→ **PROBLEM TO WORK ON**
With the pictures omitted, write out all of the listing exactly.
GIVEN INFORMATION START
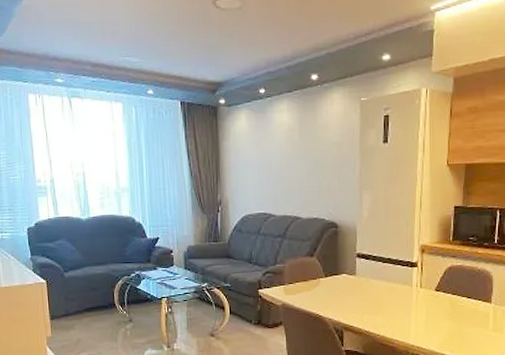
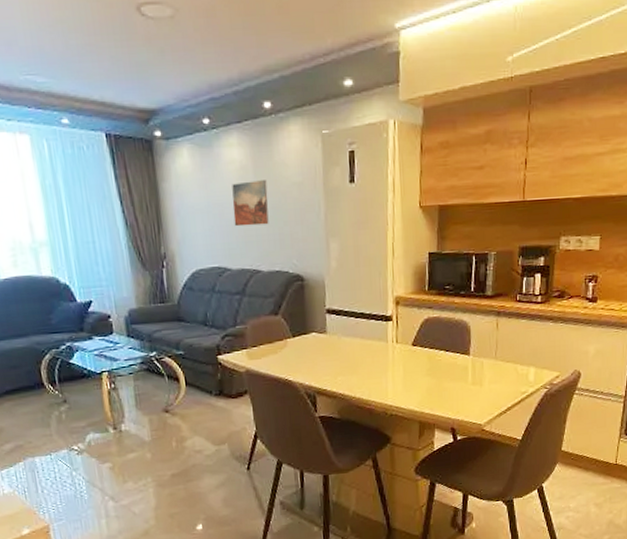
wall art: none [280,140,311,179] -> present [232,180,269,227]

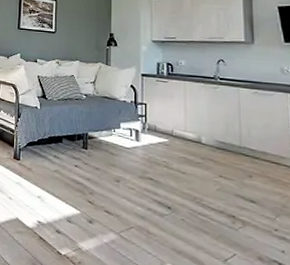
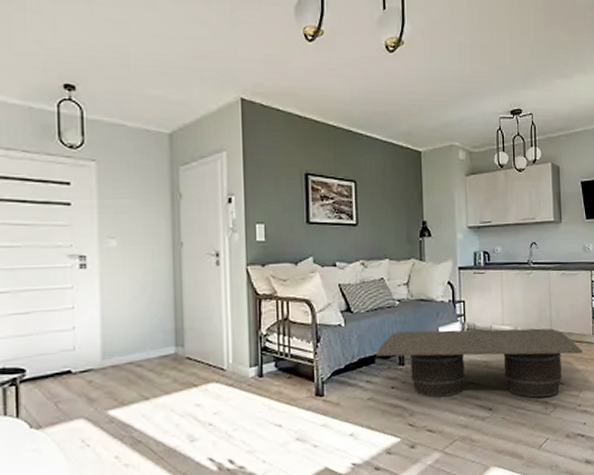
coffee table: none [64,120,280,212] -> present [376,328,582,398]

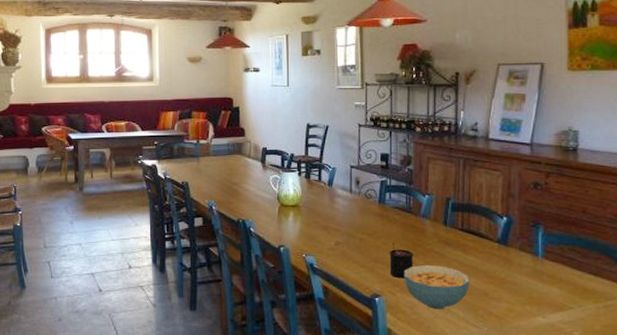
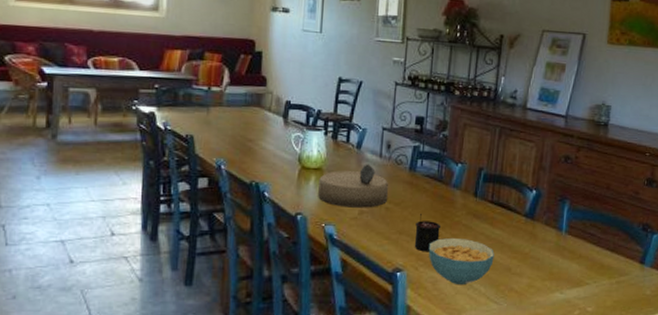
decorative bowl: none [297,199,361,239] -> present [318,164,389,208]

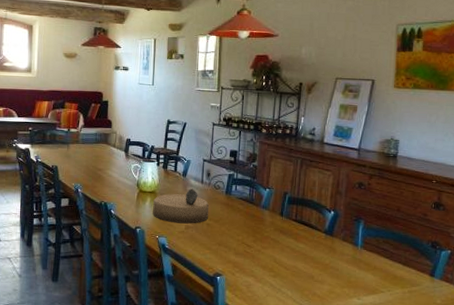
candle: present [414,214,442,252] -> none [231,229,253,261]
cereal bowl: present [428,237,494,286] -> none [243,249,299,289]

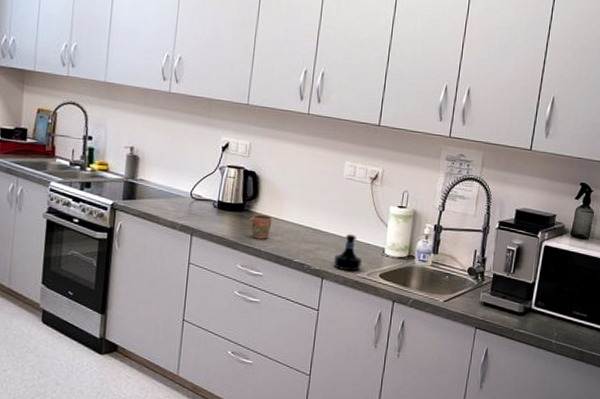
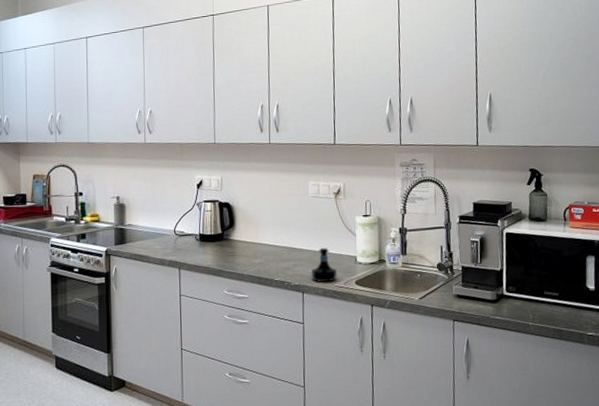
mug: present [248,214,272,239] -> none [228,240,250,264]

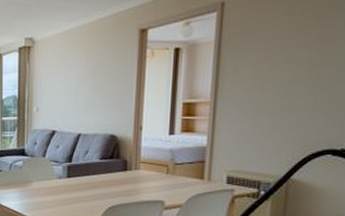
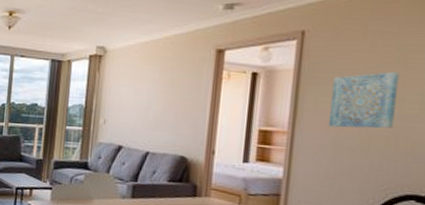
wall art: none [249,33,318,93] -> present [329,72,400,129]

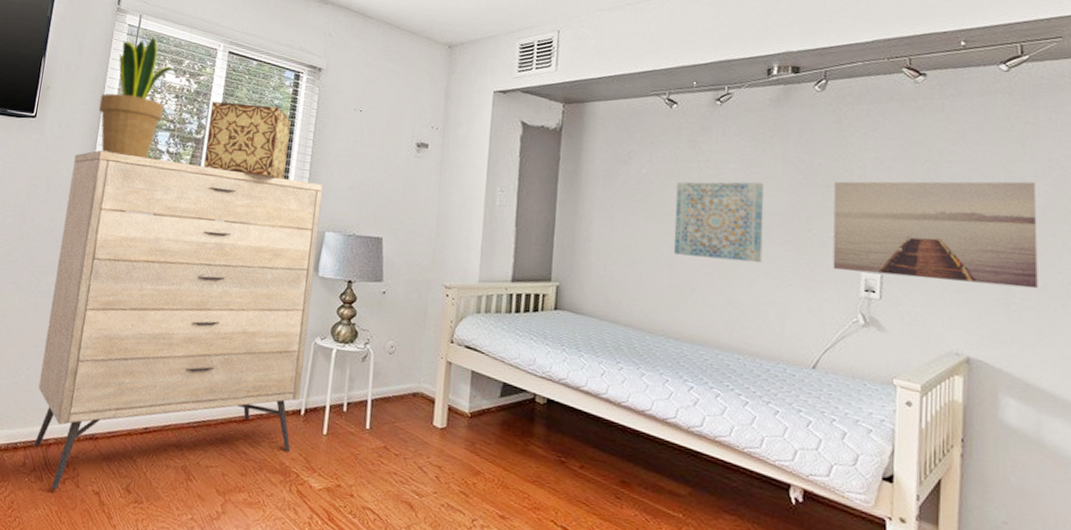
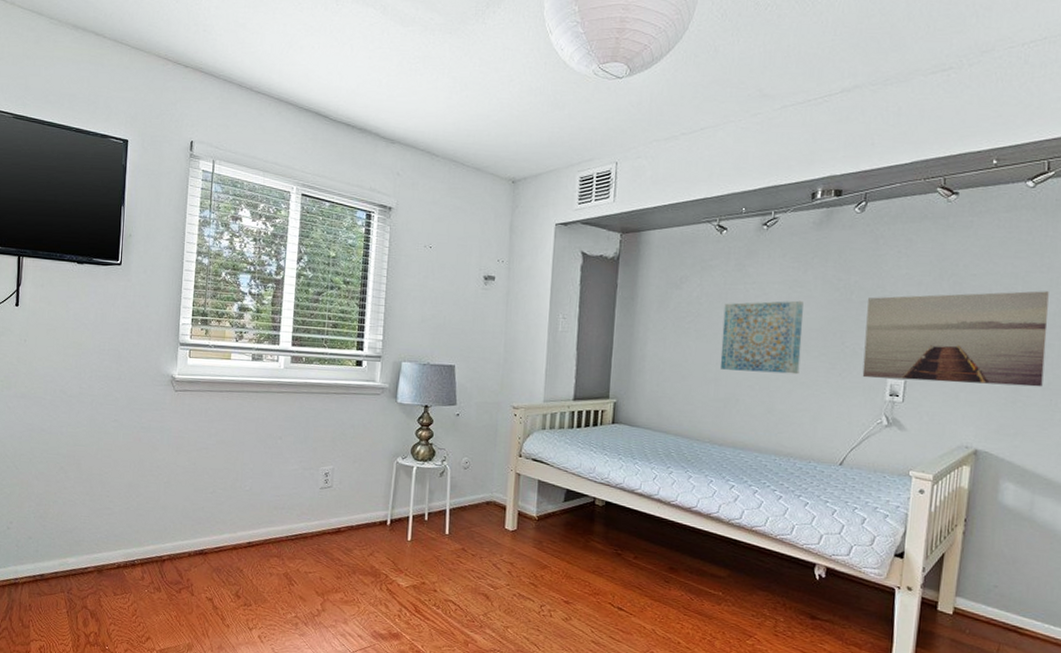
dresser: present [33,150,323,491] -> none [149,294,398,599]
potted plant: present [98,37,178,159] -> none [180,182,254,300]
decorative box: present [203,101,291,179] -> none [284,243,365,315]

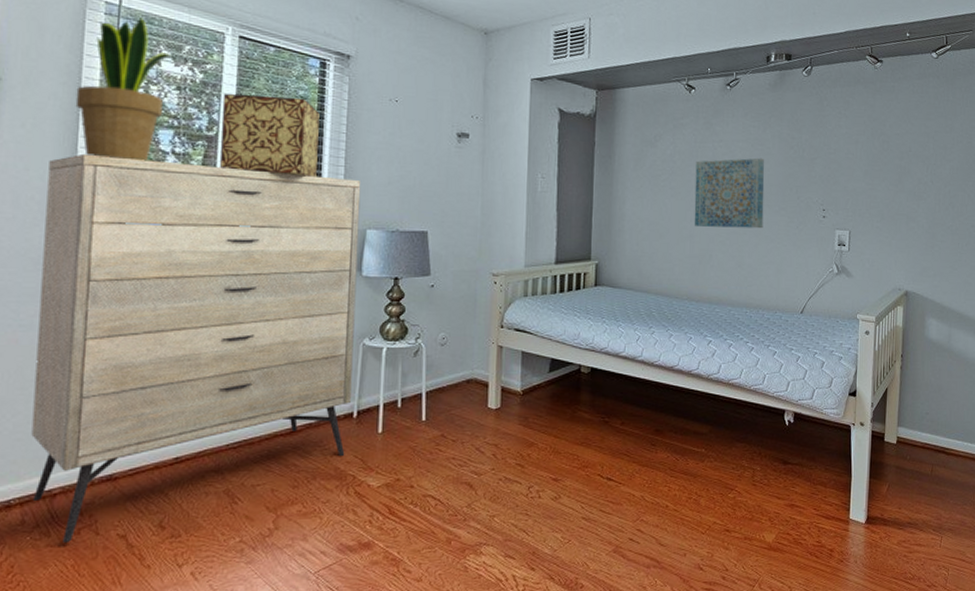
dresser: none [149,294,398,599] -> present [31,153,361,544]
potted plant: none [180,182,254,300] -> present [75,17,177,161]
decorative box: none [284,243,365,315] -> present [219,93,320,177]
wall art: present [862,291,1049,387] -> none [815,148,953,233]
GIVEN INFORMATION END
→ **OUTPUT OF THE TASK**
wall art: none [280,140,311,179] -> present [232,180,269,227]

coffee table: none [64,120,280,212] -> present [376,328,582,398]

decorative bowl: none [297,199,361,239] -> present [318,164,389,208]

candle: present [414,214,442,252] -> none [231,229,253,261]
cereal bowl: present [428,237,494,286] -> none [243,249,299,289]

mug: present [248,214,272,239] -> none [228,240,250,264]

wall art: none [249,33,318,93] -> present [329,72,400,129]

dresser: present [33,150,323,491] -> none [149,294,398,599]
potted plant: present [98,37,178,159] -> none [180,182,254,300]
decorative box: present [203,101,291,179] -> none [284,243,365,315]

dresser: none [149,294,398,599] -> present [31,153,361,544]
potted plant: none [180,182,254,300] -> present [75,17,177,161]
decorative box: none [284,243,365,315] -> present [219,93,320,177]
wall art: present [862,291,1049,387] -> none [815,148,953,233]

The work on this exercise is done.